Texto do documento »
Rita Terezinha Schmidt
(03 de janeiro de 2024)
Assim como Clarice sempre resistiu a
qualquer tentativa de enquadramento e
manifestava publicamente sua falta de interesse
em produzir “literatura” – termo ao qual atribuía o
peso de uma instituição, um fardo que nunca
cogitou carregar porque se considerava uma
amadora, e não uma “profissional” –, também
nunca mencionou o termo “feminista”, seja na sua
vida pública, seja na sua produção ficcional.
Talvez porque na época circulava o clichê de que
feministas eram mulheres mal-amadas e
desejavam se igualar aos homens, noções
distorcidas e disseminadas por segmentos
conservadores que não admitiam a agenda da
luta por direitos, foco das reivindicações dos
movimentos de mulheres que começaram a
ganhar vulto a partir da década de 1950.
Nesse período e nas décadas seguintes, o
impacto da obra O segundo sexo (1949), de
Simone de Beauvoir, foi explosivo,
particularmente pela afirmação de que a mulher
“feminina”, nos termos do binarismo de gênero na
cultura patriarcal, é caracterizada pela
passividade e que é nessa condição que ela se
torna um ser para o outro, uma alteridade
institucionalizada.
Com vivências em países europeus e nos
Estados Unidos, Clarice certamente tomou
conhecimento das passeatas de mulheres que
ganhavam, na época, ampla cobertura nos
jornais e em noticiários na televisão. Também foi
leitora de escritoras inglesas como Emily Brontë,
Katherine Mansfield e Virginia Woolf, que
abordaram questões relativas à condição
feminina, definida como “o problema que não tem
nome” por Betty Friedan, em seu A mística
feminina (1963). Woolf, além de inovadora na
prosa de ficção, em Um teto todo seu (1929) foi
pioneira na denúncia da opressão econômica,
intelectual e criativa das mulheres: ao tentar fazer
uma pesquisa sobre o tema mulher e ficção na
biblioteca de Oxbridge (nome fictício para as
duas mais tradicionais universidades da
Inglaterra, Cambridge e Oxford), teve sua entrada
barrada por não estar acompanhada de um
homem nem levar uma carta de apresentação.
Ao retornar devidamente acompanhada, levantou
informações que referendaram o que observara
de forma empírica, isto é, que a tradição literária era pautada, exclusivamente, na genealogia
pais/filhos.

Exercício » Relacione todas as obras citadas no texto sobre Clarice e o feminismo, indicando a autora e o ano de cada uma. O material apresentado a seguir provém de outra fonte.

Dados brutos »
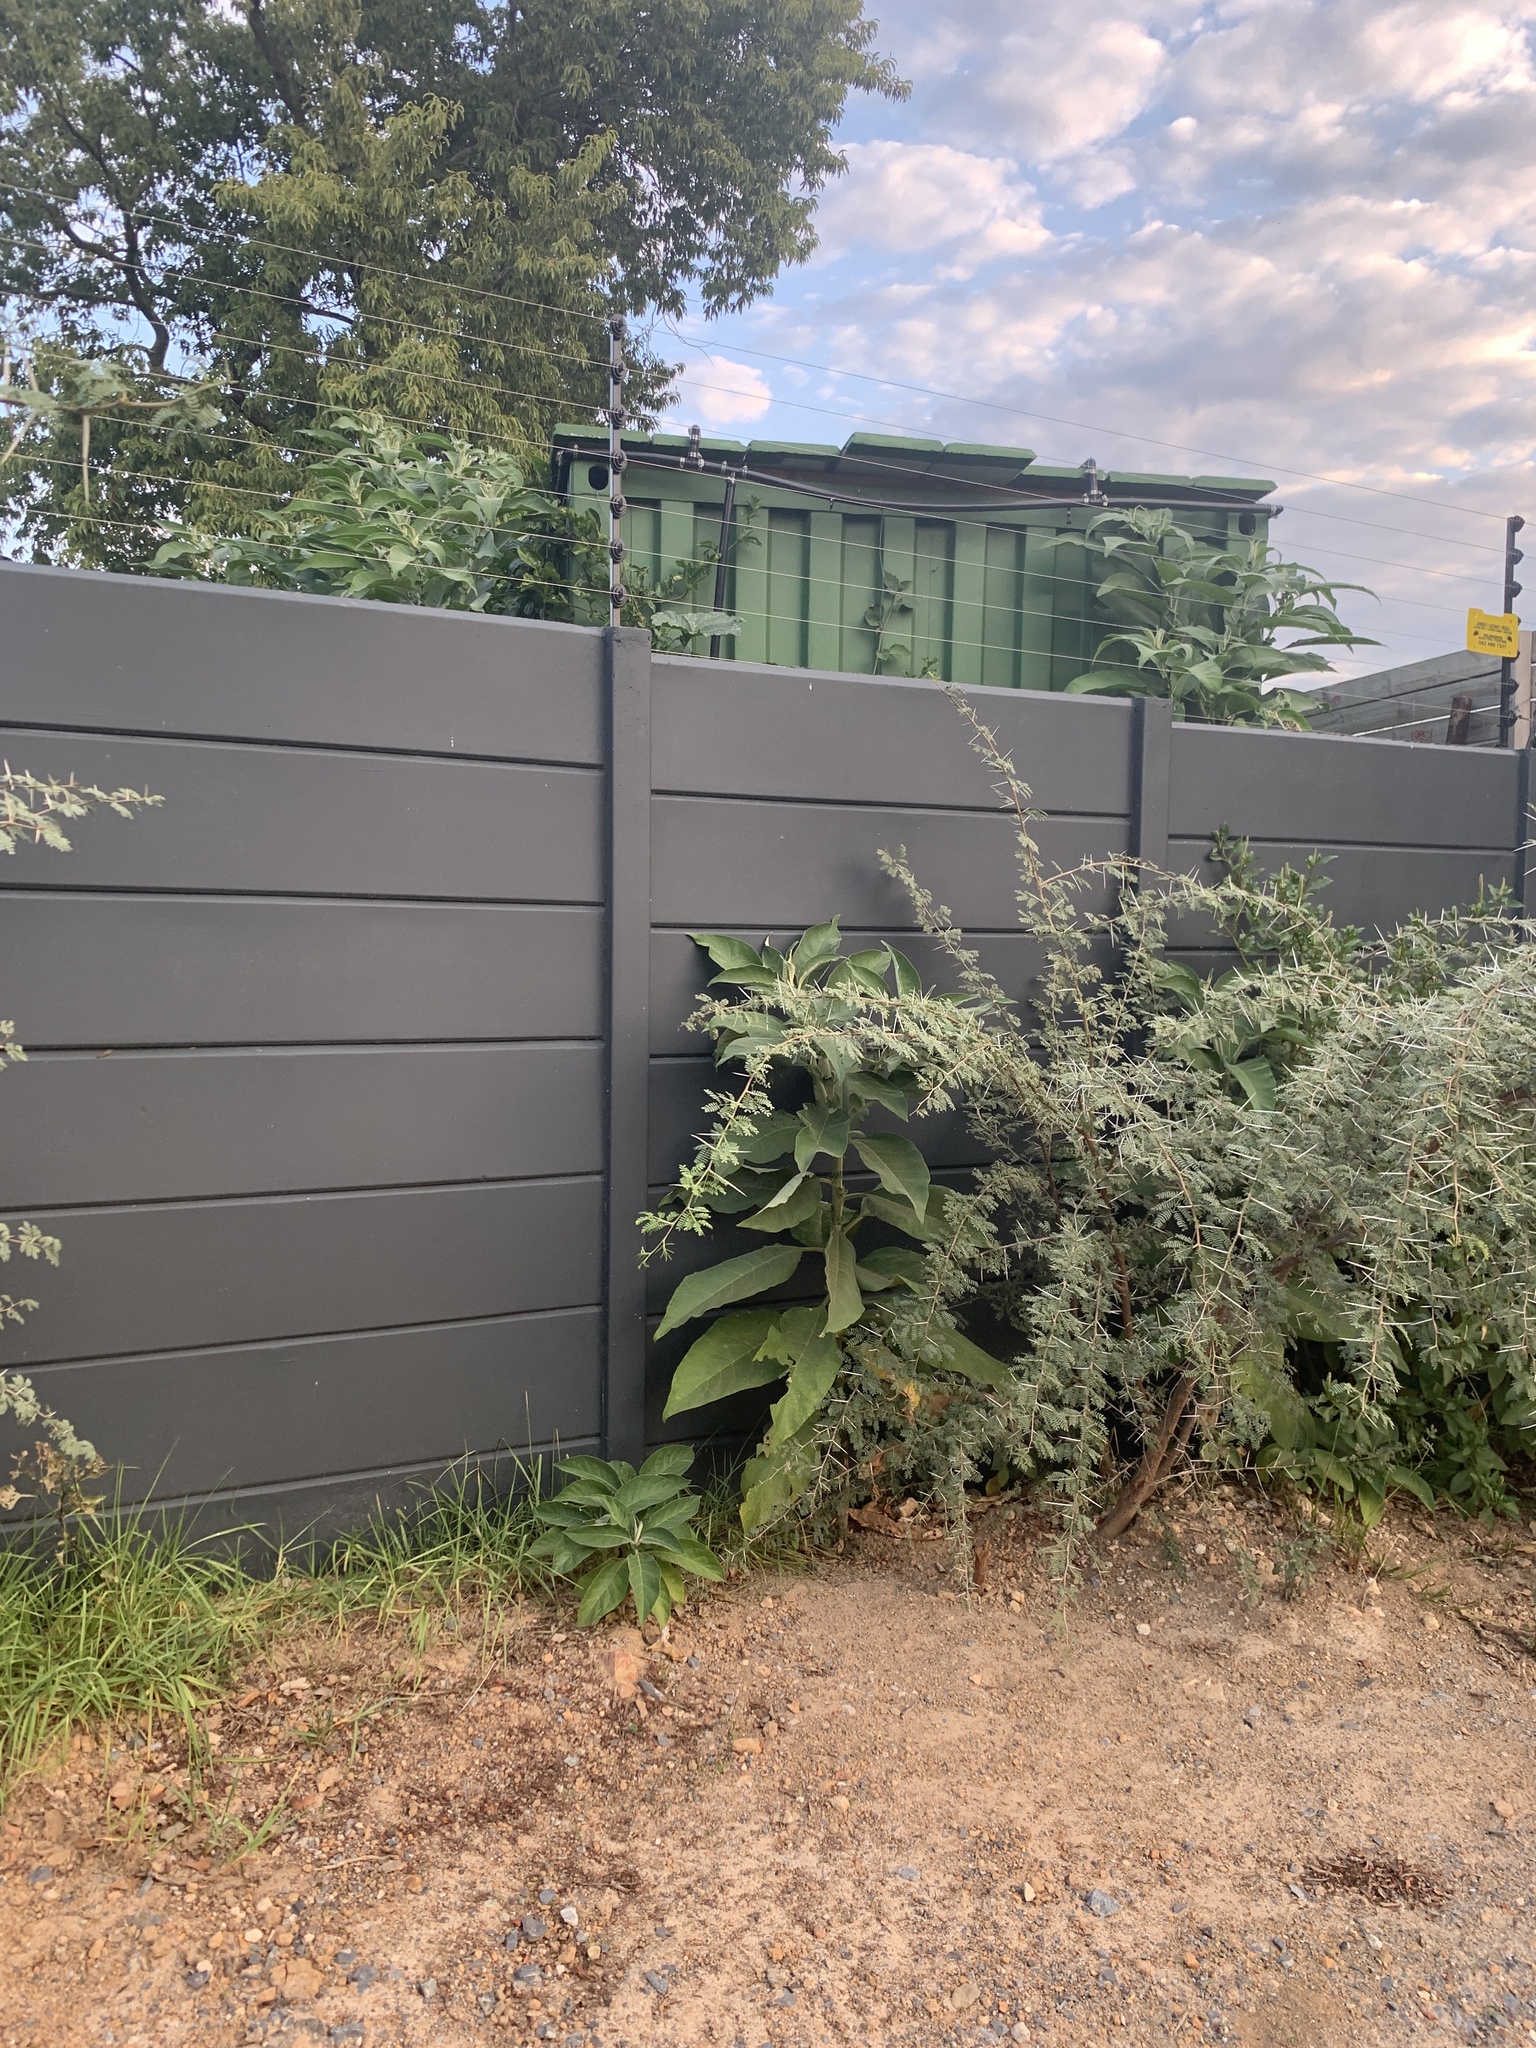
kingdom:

Resolução »
- O segundo sexo, de Simone de Beauvoir (1949)
- A mística feminina, de Betty Friedan (1963)
- Um teto todo seu, de Virginia Woolf (1929)